Thinking mode exposes the model's internal reasoning process as a separate response channel, so you can show a "thinking" bubble in your UI before the final answer.
Supported models#
- Gemma 4 (E2B, E4B)
- DeepSeek R1
-
Qwen3 0.6B — generates thinking by default; tags are stripped when
isThinking: false.
Enable it with isThinking: true on the matching ModelType.

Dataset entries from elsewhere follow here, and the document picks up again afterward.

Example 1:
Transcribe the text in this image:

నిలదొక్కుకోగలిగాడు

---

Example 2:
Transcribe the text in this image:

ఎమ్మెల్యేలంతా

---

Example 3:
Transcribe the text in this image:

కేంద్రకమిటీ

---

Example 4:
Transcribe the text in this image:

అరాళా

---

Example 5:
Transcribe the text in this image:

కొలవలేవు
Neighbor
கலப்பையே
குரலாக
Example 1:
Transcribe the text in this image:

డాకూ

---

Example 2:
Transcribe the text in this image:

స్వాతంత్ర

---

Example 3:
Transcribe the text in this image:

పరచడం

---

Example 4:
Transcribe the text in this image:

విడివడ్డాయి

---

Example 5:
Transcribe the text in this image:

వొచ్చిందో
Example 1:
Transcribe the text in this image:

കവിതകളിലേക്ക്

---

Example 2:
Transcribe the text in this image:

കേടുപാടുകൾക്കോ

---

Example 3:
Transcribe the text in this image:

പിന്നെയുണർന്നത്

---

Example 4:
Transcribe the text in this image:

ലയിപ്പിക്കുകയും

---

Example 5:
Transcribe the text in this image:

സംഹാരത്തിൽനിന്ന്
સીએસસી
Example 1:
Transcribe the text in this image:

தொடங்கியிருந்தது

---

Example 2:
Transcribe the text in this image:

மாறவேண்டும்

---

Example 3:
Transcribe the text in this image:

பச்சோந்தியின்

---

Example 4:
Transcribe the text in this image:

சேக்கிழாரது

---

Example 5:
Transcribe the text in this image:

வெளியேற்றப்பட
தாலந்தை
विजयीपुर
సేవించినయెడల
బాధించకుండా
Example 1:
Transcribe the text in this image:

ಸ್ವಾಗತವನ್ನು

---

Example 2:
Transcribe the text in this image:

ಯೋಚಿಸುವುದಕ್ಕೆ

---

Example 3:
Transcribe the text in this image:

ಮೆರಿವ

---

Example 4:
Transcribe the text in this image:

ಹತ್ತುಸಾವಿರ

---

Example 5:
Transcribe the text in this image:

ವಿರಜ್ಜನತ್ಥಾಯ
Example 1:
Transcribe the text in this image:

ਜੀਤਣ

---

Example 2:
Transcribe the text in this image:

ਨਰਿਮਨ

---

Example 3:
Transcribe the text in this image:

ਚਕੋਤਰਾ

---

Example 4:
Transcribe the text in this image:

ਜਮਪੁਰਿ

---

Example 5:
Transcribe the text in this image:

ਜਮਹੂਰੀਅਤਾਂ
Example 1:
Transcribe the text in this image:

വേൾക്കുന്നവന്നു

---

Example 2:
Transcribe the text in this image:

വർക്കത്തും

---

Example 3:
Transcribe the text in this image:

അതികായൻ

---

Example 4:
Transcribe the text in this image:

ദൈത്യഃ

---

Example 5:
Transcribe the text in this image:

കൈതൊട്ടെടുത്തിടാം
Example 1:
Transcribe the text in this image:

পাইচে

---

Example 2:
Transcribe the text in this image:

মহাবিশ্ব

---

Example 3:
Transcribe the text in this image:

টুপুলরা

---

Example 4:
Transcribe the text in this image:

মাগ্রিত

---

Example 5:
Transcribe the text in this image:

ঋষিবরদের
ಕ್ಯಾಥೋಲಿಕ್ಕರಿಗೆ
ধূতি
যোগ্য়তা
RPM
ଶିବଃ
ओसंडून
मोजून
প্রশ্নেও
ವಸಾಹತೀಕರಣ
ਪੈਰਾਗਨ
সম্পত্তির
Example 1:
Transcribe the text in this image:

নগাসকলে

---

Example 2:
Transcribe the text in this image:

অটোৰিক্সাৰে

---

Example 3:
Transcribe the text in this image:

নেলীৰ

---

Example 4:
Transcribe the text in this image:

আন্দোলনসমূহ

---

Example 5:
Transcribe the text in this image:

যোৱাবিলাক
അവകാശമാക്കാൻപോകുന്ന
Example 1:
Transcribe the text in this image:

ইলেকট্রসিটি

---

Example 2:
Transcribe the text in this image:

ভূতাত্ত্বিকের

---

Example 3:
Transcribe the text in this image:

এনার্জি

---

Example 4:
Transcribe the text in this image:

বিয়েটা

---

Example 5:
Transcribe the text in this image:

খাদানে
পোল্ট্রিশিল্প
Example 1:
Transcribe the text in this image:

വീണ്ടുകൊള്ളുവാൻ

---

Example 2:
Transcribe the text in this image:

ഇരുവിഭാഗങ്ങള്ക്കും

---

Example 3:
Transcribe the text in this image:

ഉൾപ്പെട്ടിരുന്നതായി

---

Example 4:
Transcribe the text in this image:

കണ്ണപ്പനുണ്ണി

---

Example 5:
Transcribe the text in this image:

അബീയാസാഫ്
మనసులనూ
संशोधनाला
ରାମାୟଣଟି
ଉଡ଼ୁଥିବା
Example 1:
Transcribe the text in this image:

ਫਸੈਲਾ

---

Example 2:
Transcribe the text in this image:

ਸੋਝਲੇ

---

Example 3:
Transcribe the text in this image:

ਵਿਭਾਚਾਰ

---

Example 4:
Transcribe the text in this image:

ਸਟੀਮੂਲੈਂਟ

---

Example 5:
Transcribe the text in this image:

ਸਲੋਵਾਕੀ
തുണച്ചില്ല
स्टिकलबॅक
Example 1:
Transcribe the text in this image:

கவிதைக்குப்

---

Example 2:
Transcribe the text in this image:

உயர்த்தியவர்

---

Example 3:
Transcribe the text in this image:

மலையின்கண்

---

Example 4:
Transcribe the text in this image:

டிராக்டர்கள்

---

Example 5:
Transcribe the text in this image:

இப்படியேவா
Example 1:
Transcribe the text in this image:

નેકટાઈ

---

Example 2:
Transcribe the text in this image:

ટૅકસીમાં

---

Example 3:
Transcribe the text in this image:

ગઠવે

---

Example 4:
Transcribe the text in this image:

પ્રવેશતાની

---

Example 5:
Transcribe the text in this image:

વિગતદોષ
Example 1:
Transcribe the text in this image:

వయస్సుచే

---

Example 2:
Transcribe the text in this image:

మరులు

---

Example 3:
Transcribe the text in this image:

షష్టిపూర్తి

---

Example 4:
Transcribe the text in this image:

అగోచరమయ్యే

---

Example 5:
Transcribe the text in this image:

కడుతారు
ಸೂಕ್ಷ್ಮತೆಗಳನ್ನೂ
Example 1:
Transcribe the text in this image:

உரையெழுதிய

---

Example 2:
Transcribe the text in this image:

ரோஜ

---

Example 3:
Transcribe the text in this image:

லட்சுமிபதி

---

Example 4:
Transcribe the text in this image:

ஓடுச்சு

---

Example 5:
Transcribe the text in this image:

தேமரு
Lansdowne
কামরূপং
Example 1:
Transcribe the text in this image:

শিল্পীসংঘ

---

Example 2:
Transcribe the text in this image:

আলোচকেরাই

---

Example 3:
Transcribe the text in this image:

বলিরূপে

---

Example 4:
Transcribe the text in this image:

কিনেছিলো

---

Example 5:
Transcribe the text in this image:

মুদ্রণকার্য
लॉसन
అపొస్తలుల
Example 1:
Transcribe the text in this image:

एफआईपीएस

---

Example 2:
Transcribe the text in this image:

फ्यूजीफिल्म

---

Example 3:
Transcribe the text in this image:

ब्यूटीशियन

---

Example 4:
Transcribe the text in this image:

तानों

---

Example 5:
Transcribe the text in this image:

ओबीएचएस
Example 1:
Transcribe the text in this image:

Handling thinking responses#
The model emits a ThinkingResponse (with response.content) for its reasoning,
alongside regular TextResponse tokens for the final answer:
chat.generateChatResponseAsync().listen((response) {
if (response is ThinkingResponse) {
// Model's reasoning process
print('Thinking: ${response.content}');
_showThinkingBubble(response.content);
} else if (response is TextResponse) {
// The final answer
print('Text token: ${response.token}');
}
});
You can also create a thinking message manually:
final thinkingMessage = Message.thinking(text: "Let me analyze this problem...");
Platform support#
| Platform | Thinking Mode |
|---|---|
| Android | ✅ Full |
| iOS | ✅ Full |
| Desktop (macOS/Windows/Linux) | ✅ Full |
| Web | ❌ Not supported |
Advanced: ModelThinkingFilter#
For custom inference implementations, ModelThinkingFilter cleans model outputs —
removing model-specific tokens. This is handled automatically by the chat API,
but is available if you need it:
import 'package:flutter_gemma/core/extensions.dart';
String cleanedResponse = ModelThinkingFilter.cleanResponse(
rawResponse,
ModelType.deepSeek,
);
// The filter removes model-specific tokens like:
// - <end_of_turn> tags (Gemma models)
// - <think>...</think> blocks (DeepSeek)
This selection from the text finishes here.